Extract provided -
--- --- ---
Richard Glatzer, co-writer and co-director of Still Alice, has died. The filmmaker had been battling the ravages of ALS, or Lou Gehrig's disease, since his diagnosis in 2011. He was 63.
Glatzer, who married his long-time co-filmmaker and partner Walsh Westmoreland in 2013, had planned to watch his star, Julianne Moore, at the Academy Awards from his hospital bed, when he was taken into an LA hospital just two days before the ceremony.
He'd defied his ailing health by playing an active role in the making of Still Alice, not only in working with Westmoreland to adapt Lisa Genova's novel of a successful academic's spiral into the hell of early-onset Alzheimer’s, but never missing a day of the film's shoot. By the time of his death he was able to communicate only by tapping a specially-modified iPad with his big toe.
Born in New York in 1952, Glatzer segued from University Of Virginia English PhD student to screenwriting tutor in his home town and from there into Los Angeles' television industry. He produced daytime show Divorce Court, parlaying that experience into his first film project, Grief (1993), a drama based around a corrosive daytime TV studio.
--- --- ---
Stored data

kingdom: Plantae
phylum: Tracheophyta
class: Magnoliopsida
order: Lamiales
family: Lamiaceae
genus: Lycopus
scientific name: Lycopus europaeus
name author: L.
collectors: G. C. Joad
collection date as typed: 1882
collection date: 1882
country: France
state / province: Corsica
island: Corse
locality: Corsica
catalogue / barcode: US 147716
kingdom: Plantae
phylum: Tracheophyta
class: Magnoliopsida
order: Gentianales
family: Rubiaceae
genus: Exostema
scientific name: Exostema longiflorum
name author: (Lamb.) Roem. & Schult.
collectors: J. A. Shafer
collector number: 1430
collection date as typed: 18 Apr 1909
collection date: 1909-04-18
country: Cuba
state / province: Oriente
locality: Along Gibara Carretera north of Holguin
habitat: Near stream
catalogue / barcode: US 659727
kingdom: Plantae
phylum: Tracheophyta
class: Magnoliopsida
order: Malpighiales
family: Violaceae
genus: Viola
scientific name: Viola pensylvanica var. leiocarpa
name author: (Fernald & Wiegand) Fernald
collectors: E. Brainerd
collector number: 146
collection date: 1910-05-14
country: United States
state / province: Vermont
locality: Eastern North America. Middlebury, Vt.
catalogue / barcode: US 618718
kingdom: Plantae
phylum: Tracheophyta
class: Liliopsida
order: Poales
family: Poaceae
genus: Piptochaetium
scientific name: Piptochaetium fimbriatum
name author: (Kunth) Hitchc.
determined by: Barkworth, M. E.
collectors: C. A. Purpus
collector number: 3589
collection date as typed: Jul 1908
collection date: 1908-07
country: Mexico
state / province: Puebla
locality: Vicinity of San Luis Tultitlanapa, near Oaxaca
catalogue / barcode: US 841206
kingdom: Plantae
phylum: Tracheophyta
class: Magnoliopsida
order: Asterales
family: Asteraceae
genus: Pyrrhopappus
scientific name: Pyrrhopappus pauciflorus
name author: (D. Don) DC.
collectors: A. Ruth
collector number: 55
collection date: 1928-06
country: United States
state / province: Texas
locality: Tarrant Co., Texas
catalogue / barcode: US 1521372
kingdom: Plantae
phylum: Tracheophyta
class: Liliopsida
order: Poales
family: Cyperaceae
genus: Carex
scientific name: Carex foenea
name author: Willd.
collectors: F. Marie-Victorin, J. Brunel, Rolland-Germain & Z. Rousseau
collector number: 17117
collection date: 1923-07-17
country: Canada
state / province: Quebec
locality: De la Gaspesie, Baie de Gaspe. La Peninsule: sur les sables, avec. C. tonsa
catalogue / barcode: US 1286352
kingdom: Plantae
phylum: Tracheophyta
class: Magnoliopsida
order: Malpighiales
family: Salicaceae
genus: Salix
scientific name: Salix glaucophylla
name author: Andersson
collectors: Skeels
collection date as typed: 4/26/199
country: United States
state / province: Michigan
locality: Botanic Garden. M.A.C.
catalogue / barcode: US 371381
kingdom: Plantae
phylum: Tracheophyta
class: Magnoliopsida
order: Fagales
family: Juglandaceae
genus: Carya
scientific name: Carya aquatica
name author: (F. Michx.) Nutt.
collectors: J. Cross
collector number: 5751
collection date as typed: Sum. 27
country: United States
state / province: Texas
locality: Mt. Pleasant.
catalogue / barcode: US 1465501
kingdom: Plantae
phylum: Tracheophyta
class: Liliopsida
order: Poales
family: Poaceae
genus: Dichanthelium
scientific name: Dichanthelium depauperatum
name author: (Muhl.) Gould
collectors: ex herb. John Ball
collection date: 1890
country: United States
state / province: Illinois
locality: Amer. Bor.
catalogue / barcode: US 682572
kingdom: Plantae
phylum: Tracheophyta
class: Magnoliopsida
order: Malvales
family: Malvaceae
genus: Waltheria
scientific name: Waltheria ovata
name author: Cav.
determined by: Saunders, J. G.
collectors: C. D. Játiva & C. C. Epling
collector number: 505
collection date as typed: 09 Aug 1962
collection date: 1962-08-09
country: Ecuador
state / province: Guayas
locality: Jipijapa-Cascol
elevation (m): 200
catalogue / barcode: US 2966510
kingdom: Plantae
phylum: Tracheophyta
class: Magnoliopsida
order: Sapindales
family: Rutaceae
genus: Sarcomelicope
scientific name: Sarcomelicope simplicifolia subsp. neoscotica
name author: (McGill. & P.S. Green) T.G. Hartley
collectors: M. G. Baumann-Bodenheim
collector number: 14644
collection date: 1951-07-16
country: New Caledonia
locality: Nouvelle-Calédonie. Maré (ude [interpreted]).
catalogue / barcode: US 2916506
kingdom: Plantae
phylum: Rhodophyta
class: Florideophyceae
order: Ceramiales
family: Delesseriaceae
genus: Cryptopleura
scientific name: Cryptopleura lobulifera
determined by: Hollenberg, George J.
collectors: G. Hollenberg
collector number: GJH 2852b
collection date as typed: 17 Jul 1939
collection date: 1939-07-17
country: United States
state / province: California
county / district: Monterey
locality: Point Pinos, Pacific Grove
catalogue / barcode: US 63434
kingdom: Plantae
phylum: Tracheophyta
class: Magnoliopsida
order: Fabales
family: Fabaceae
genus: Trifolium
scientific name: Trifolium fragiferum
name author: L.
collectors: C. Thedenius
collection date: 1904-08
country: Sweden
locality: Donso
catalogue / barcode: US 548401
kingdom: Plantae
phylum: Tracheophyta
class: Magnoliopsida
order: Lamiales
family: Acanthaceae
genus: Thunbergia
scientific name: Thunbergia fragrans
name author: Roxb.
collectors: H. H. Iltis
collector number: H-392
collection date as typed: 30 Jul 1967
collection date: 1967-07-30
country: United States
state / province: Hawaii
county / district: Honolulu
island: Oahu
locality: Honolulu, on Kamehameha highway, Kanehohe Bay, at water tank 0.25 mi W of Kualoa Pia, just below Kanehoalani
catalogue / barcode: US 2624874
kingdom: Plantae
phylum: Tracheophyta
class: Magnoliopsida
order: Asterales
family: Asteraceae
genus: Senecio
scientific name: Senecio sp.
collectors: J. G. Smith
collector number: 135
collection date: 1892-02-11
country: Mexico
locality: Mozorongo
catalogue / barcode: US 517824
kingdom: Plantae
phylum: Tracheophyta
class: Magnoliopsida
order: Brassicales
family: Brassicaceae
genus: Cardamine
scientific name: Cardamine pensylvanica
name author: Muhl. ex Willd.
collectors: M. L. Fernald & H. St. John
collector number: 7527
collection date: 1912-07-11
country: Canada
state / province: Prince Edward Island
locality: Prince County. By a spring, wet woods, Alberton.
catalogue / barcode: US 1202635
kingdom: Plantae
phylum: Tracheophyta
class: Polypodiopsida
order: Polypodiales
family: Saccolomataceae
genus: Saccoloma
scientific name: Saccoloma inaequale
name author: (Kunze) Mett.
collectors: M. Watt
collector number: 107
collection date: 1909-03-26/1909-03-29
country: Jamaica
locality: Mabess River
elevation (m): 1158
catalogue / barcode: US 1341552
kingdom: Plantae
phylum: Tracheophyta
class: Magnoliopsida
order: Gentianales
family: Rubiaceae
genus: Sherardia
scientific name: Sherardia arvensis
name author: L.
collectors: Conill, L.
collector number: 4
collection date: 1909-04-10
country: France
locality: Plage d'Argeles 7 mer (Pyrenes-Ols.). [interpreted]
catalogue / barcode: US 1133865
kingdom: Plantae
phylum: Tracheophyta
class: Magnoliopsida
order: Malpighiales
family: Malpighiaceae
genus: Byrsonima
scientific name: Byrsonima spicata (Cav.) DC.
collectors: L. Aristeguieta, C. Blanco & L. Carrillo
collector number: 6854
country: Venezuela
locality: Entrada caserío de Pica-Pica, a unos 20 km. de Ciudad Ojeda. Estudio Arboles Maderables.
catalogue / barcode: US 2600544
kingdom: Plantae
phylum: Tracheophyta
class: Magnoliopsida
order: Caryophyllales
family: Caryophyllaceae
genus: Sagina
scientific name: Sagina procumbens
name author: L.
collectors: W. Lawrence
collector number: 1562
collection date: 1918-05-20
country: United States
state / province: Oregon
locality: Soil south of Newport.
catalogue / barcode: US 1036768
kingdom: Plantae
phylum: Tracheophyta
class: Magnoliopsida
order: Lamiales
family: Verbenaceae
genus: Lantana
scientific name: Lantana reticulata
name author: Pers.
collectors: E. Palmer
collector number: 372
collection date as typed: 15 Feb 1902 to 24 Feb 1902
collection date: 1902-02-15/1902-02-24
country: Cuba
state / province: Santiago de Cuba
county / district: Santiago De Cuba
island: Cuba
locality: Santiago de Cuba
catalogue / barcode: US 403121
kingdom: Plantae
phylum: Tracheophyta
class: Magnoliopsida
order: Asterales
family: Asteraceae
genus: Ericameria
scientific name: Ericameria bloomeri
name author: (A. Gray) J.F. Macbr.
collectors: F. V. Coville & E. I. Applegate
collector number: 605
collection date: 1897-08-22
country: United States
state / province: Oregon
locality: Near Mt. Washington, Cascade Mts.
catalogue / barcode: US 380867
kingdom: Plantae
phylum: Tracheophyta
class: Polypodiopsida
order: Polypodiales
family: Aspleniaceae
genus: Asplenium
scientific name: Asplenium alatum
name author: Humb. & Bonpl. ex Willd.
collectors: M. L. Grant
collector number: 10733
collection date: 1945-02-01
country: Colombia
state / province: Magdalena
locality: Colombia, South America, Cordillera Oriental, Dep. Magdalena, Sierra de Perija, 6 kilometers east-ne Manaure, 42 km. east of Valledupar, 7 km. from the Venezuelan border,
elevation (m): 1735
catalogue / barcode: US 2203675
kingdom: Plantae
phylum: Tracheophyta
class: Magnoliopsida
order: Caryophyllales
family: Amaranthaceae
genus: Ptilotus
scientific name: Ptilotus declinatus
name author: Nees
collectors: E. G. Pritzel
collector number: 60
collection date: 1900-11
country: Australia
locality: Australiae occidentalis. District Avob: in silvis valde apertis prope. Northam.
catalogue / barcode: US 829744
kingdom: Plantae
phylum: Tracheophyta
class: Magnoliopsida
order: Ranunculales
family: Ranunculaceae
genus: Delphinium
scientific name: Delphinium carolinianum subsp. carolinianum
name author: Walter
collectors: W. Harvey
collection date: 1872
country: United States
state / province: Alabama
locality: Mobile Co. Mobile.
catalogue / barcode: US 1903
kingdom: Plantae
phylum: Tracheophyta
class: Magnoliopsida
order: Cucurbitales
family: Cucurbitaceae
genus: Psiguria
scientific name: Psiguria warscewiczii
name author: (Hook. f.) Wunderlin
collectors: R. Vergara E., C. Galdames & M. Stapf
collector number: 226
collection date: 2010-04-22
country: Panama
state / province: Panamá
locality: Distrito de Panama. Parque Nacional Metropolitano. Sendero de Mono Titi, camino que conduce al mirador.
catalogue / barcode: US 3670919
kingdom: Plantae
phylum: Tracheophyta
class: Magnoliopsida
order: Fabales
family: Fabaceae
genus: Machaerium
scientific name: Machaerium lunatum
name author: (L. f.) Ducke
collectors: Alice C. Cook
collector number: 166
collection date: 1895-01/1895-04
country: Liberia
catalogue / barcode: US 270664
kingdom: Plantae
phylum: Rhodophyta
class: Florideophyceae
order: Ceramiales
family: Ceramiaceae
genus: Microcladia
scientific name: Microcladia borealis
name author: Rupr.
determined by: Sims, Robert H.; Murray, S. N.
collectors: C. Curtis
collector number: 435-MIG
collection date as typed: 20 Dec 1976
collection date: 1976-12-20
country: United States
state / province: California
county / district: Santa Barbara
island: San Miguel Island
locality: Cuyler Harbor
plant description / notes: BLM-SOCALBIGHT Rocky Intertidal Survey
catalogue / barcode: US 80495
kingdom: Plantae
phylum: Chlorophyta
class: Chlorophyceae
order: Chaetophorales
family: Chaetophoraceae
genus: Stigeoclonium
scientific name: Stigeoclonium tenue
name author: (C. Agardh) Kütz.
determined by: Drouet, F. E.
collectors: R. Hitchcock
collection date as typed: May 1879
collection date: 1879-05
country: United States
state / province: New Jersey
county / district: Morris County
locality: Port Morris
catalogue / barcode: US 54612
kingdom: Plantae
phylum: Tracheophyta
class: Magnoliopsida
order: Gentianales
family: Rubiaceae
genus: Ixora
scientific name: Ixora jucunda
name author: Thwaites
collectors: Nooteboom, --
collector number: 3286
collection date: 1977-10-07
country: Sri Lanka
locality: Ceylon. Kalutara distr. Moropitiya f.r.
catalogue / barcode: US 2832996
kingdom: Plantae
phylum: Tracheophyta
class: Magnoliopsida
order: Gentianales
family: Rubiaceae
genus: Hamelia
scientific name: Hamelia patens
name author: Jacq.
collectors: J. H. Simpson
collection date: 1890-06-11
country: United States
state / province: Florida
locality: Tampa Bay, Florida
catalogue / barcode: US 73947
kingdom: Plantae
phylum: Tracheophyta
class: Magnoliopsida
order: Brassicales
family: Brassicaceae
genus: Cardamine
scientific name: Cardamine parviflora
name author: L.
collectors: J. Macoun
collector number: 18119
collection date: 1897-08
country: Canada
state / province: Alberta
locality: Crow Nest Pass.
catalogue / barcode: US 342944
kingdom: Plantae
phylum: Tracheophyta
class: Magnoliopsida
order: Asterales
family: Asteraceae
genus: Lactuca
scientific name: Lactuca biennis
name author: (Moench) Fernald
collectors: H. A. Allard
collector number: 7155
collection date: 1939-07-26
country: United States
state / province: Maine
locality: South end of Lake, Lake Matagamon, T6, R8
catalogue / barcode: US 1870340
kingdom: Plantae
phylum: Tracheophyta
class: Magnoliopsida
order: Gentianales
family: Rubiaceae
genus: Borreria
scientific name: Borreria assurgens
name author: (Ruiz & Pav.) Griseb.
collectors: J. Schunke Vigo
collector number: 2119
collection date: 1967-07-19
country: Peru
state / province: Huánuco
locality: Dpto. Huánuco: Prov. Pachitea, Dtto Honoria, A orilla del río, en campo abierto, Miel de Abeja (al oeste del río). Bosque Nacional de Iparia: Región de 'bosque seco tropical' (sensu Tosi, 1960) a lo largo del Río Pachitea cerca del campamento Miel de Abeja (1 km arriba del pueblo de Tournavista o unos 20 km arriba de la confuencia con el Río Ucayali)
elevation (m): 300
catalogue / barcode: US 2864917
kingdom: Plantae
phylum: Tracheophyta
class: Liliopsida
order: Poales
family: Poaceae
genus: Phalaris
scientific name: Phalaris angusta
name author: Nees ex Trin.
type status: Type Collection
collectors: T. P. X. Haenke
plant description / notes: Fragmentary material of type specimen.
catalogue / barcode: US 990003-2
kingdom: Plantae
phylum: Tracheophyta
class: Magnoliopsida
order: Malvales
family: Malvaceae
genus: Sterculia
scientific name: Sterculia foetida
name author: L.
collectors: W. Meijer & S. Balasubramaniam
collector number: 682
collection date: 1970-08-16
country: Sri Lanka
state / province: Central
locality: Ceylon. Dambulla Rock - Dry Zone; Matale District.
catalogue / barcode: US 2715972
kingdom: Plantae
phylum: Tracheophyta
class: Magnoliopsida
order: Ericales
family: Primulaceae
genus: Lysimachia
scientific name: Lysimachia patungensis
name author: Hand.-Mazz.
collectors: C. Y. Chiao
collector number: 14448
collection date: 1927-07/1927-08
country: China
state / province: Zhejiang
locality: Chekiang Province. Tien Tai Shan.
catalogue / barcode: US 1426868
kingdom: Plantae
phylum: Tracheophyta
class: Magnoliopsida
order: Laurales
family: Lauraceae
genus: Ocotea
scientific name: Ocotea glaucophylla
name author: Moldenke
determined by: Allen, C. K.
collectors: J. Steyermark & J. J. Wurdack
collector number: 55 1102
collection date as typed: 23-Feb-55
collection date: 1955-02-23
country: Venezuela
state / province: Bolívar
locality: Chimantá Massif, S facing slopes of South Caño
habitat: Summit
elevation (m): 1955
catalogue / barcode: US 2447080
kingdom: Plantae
--- --- ---
Translate this sentence from the report on Richard Glatzer's death into Spanish: "The filmmaker had been battling the ravages of ALS, or Lou Gehrig's disease, since his diagnosis in 2011."

Output of the exercise - El cineasta había estado luchando contra los estragos de la ELA, o enfermedad de Lou Gehrig, desde su diagnóstico en 2011.